◆ **Your instructions**: Taking the line with "on their respective responsibilities." as the first and the line with "the requirements of" as the last, set down exactly every line in that range from the entries below, and no more.

[Opening Provided information section]

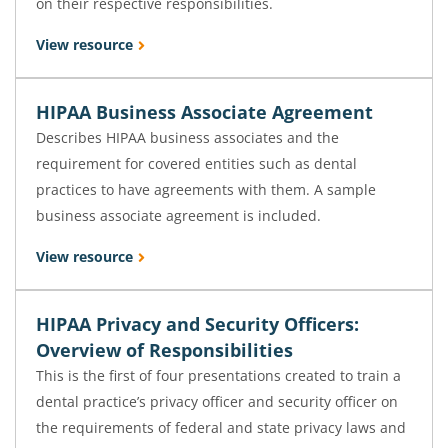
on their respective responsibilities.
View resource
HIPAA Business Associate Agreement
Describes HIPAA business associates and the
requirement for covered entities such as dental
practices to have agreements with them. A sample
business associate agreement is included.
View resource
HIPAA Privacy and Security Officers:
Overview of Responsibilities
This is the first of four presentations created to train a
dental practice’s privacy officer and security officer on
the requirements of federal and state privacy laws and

[Closing Provided information section]
[Opening Provided information section]

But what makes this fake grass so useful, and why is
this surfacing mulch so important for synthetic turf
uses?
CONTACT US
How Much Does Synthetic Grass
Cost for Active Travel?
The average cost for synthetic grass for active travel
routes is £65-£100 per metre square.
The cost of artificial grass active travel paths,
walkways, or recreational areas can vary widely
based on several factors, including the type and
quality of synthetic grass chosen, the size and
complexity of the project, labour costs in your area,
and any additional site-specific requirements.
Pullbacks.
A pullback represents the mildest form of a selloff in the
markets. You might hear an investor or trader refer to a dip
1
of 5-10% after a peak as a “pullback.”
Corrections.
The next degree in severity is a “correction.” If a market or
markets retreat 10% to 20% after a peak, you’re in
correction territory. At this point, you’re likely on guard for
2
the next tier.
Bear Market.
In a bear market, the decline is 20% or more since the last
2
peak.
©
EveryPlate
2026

[Closing Provided information section]

◆ **Task output**:
on their respective responsibilities.
View resource
HIPAA Business Associate Agreement
Describes HIPAA business associates and the
requirement for covered entities such as dental
practices to have agreements with them. A sample
business associate agreement is included.
View resource
HIPAA Privacy and Security Officers:
Overview of Responsibilities
This is the first of four presentations created to train a
dental practice’s privacy officer and security officer on
the requirements of federal and state privacy laws and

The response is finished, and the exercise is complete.